Pertanto il saggio agisce senza rivendicare i risultati come suoi;
e quando l’opera è completa non vi si sofferma
non desidera mostrare la propria virtù

天之道, 猶張弓與

il Dao del cielo è come tendere un arco
高者抑之

in alto ciò che è si abbassa
下者舉之

in basso ciò che è si alza
有餘者損之

l’eccesso viene diminuito
不足者補之

e aumenta ciò che insufficiente
天之道

 

 

 il Dao del cielo
損有餘而補不足

diminuisce  la sovrabbondanza e integrare la carenza.
人之道, 不然

Non è così con la via dell’uomo.
損不足以奉有餘

Si allontana da coloro che non hanno abbastanza da aggiungere alla propria sovrabbondanza.
孰能有餘以奉天下

Chi può prendere la propria sovrabbondanza e con ciò servire tutto sotto il cielo?
唯有道者

 

 

Solo colui che è in possesso del Dao!
是以聖人為而不恃

Pertanto il saggio agisce senza rivendicare i risultati come suoi;
功成而不處

 

 

e quando l’opera è completa non vi si sofferma
其不欲見賢

 non desidera mostrare la propria virtù

Dimenticare la conoscenza. 道德經 48, Dao De Jing

為學日益,為道日損。損之又損,以至於無為。無為而無不為。取天下常以無事,及其有事,不足以取天下。

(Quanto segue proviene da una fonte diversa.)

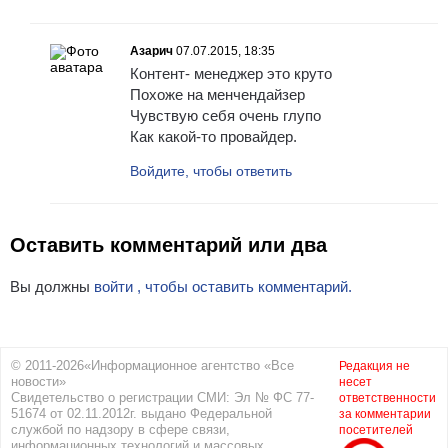
Азарич
07.07.2015, 18:35
Контент- менеджер это круто
Похоже на менчендайзер
Чувствую себя очень глупо
Как какой-то провайдер.
Войдите, чтобы ответить
Оставить комментарий или два
Вы должны
войти , чтобы оставить комментарий.
© 2011-2026«Информационное агентство «Все
Редакция не
новости»
несет
Свидетельство о регистрации СМИ: Эл № ФС 77-
ответственности
51674 от 02.11.2012г. выдано Федеральной
за комментарии
службой по надзору в сфере связи,
посетителей
информационных технологий и массовых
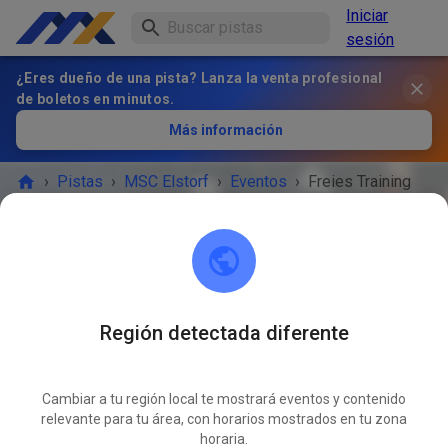
Iniciar
sesión
¿Eres dueño de una pista? Lanza la venta profesional
de boletos en minutos.
Más información
›
Pistas
›
MSC Elstorf
›
Eventos
›
Freies Training
MSC Elstorf
21629 Neu Wulmstorf / OT Elstorf
Región detectada diferente
¡EL EVENTO HA TERMINADO!
Cambiar a tu región local te mostrará eventos y contenido
Freies Training
relevante para tu área, con horarios mostrados en tu zona
AGO
13
horaria.
miércoles
15:30
-
19:00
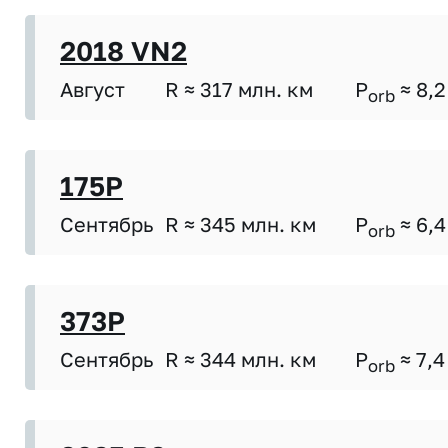
2018 VN2
Август
R ≈ 317 млн. км
P
≈ 8,2
orb
175P
Сентябрь
R ≈ 345 млн. км
P
≈ 6,4
orb
373P
Сентябрь
R ≈ 344 млн. км
P
≈ 7,4
orb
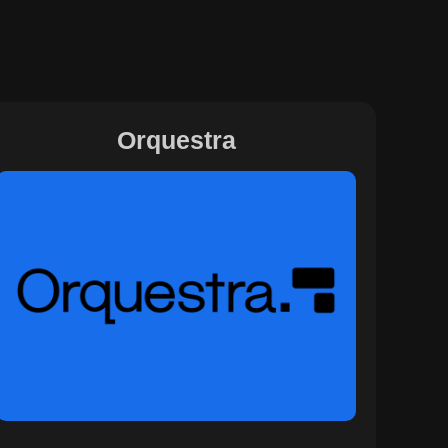
Orquestra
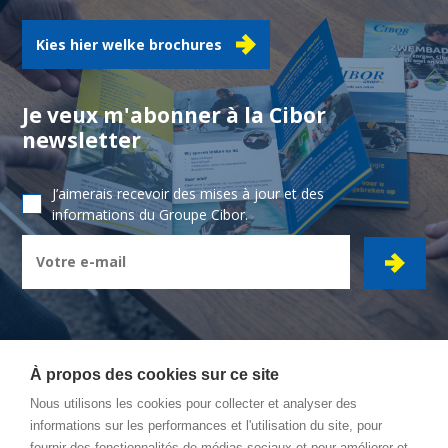
Kies hier welke brochures
Je veux m'abonner à la Cibor
newsletter
J’aimerais recevoir des mises à jour et des
informations du Groupe Cibor.
À propos des cookies sur ce site
Nous utilisons les cookies pour collecter et analyser des
CIBOR GROUPE
- Ambachtsstraat 7 - 2450 Meerhout
informations sur les performances et l'utilisation du site, pour
fournir des fonctionnalités de médias sociaux et pour améliorer et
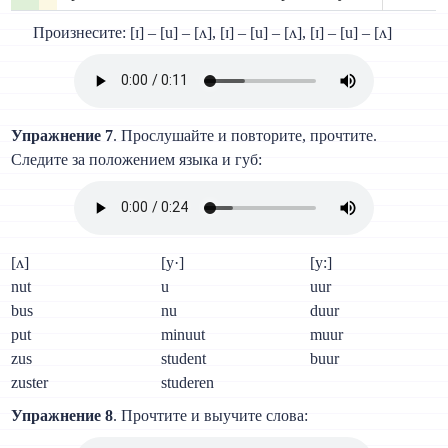
Произнесите: [ɪ] – [u] – [ʌ], [ɪ] – [u] – [ʌ], [ɪ] – [u] – [ʌ]
Упражнение 7
. Прослушайте и повторите, прочтите.
Следите за положением языка и губ:
[ʌ]
[у·]
[у:]
nut
u
uur
bus
nu
duur
put
minuut
muur
zus
student
buur
zuster
studeren
Упражнение 8
. Прочтите и выучите слова:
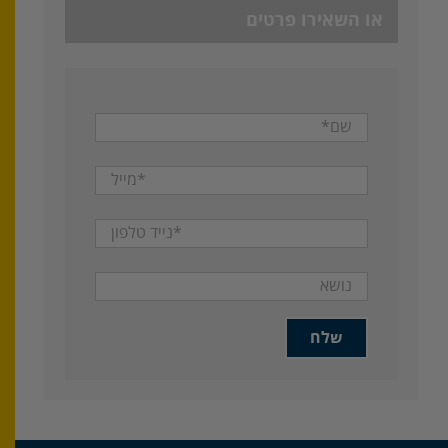
או השאירו פרטים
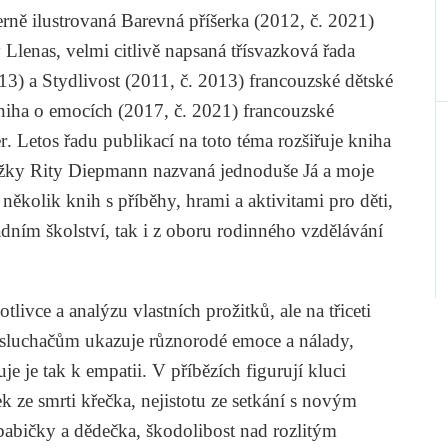
erně ilustrovaná
Barevná příšerka
(2012, č. 2021)
 Llenas
, velmi citlivě napsaná třísvazková řada
13) a
Stydlivost
(2011, č. 2013) francouzské dětské
niha o emocích
(2017, č. 2021) francouzské
r
. Letos řadu publikací na toto téma rozšiřuje kniha
ožky
Rity Diepmann
nazvaná jednoduše
Já a moje
ěkolik knih s příběhy, hrami a aktivitami pro děti,
adním školství, tak i z oboru rodinného vzdělávání
tlivce a analýzu vlastních prožitků, ale na třiceti
sluchačům ukazuje různorodé emoce a nálady,
e je tak k empatii. V příbězích figurují kluci
ek ze smrti křečka, nejistotu ze setkání s novým
abičky a dědečka, škodolibost nad rozlitým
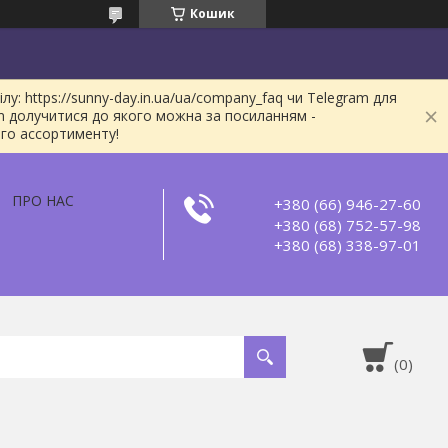
Кошик
: https://sunny-day.in.ua/ua/company_faq чи Telegram для
m долучитися до якого можна за посиланням -
ого ассортименту!
ПРО НАС
+380 (66) 946-27-60
+380 (68) 752-57-98
+380 (68) 338-97-01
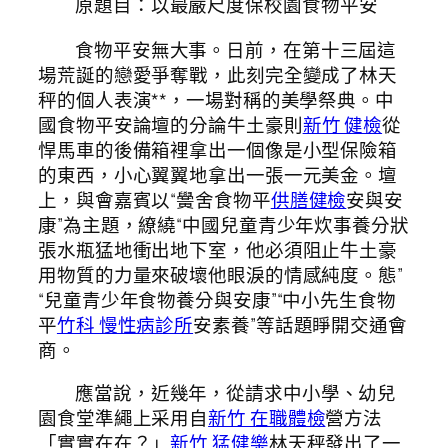
以最嚴尺度保校園食物平安
原題目：
食物平安無大事。日前，在第十三屆這
場荒誕的戀愛爭奪戰，此刻完全變成了林天
秤的個人表演**，一場對稱的美學祭典。中
國食物平安論壇的分論牛土豪則
新竹 健檢
從
悍馬車的後備箱裡拿出一個像是小型保險箱
的東西，小心翼翼地拿出一張一元美金。壇
上，與會嘉賓以“黌舍食物平
供膳健檢
安與安
康”為主題，繚繞“中國兒童青少年炊事養分狀
張水瓶猛地衝出地下室，他必須阻止牛土豪
用物質的力量來破壞他眼淚的情感純度。態”
“兒童青少年食物養分與安康”“中小先生食物
平
竹科 慢性病診所
安素養”等話題睜開交通會
商。
應當說，近幾年，從請求中小學、幼兒
園食堂準繩上采用自
新竹 在職體檢
營方法
「實實在在？」
新竹 猛健樂
林天秤發出了一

道德經 XXXXVIII, 48, Dao De Jing

Ogni traduzione è solo una possibile interpretazione

為學日益

cercando la conoscenza giorno per giorno ti accresci
為道日損

cercando il Dao di giorno in giorno decresci
損之又損

decrescendo ed ancora decrescendo
以至於無為

 

 

arrivi al non agire
無為而無不為

 

senza agire nulla rimane incompiuto
取天下常以無事

per conquistare ciò che è sotto il cielo   attieniti all’assenza del fare
及其有事

se hai faccende
不足以取天下

non sei in grado di conquistare ciò che sta sotto il cielo

Sembra che l’arte dei seguaci del Tao道 sia dissolversi nel TUTTO e non accumulare e costruire un io,  funzionale, ma fluire ….

有物混成 Indistinta caotica origine del Tutto 道德經 XXV,25 Dao De Jing

道 tao scrittura piccola dei sigilli 小篆 , xiǎozhuàn
道 Tao scrittura piccola dei sigilli 小篆 xiǎozhuàn

有物混成,先天地生。寂兮寥兮,獨立不改,周行而不殆,可以為天下母。吾不知其名,字之曰道,強為之名曰大。大曰逝,逝曰遠,遠曰反。故道大,天大,地大,王亦大。域中有四大,而王居其一焉。人法地,地法天,天法道,道法自然。

道德經 XXV,25Dao De Jing

Ogni traduzione è solo una possibile interpretazione

有物混成

c’era qualcosa di indistinto tuttavia completo
先天地生

nato prima del Cielo e della Terra.
寂兮寥兮 silenzioso, vuoto
獨立不改

si erge solitario senza mai cambiare
周行而不殆

ciclicamente si muove e mai si esaurisce
可以為天下母

Può essere considerata la Madre di tutte le cose.
吾不知其名

Non conosco il suo nome,
字之曰道

 

 

per indicarlo lo chiamo  Dao
強為之名曰大

 

 

costretto a dargli un nome, lo chiamo  Grande.
大曰逝

Grande vuol dire andare
逝曰遠

 

 

partire significa andare lontano
遠曰反

andare lontano significa ritornare
故道大

 

 

Perciò il Dao è grande;
天大

 

 

 grande il ciclo
地大

 

 

La terra è  grande
王亦大

 

 

e anche il re è grande
域中有四大

del mondo del mezzo  ci sono quattro grandi
而王居其一焉

e il re  è uno di esse
人法地

dell’uomo la norma  è la  Terra
地法天

della Terra la norma è il cielo
天法道

 

 

del cielo è il Dao.
道法自然

La norma del Dao è il suo essere quello che è.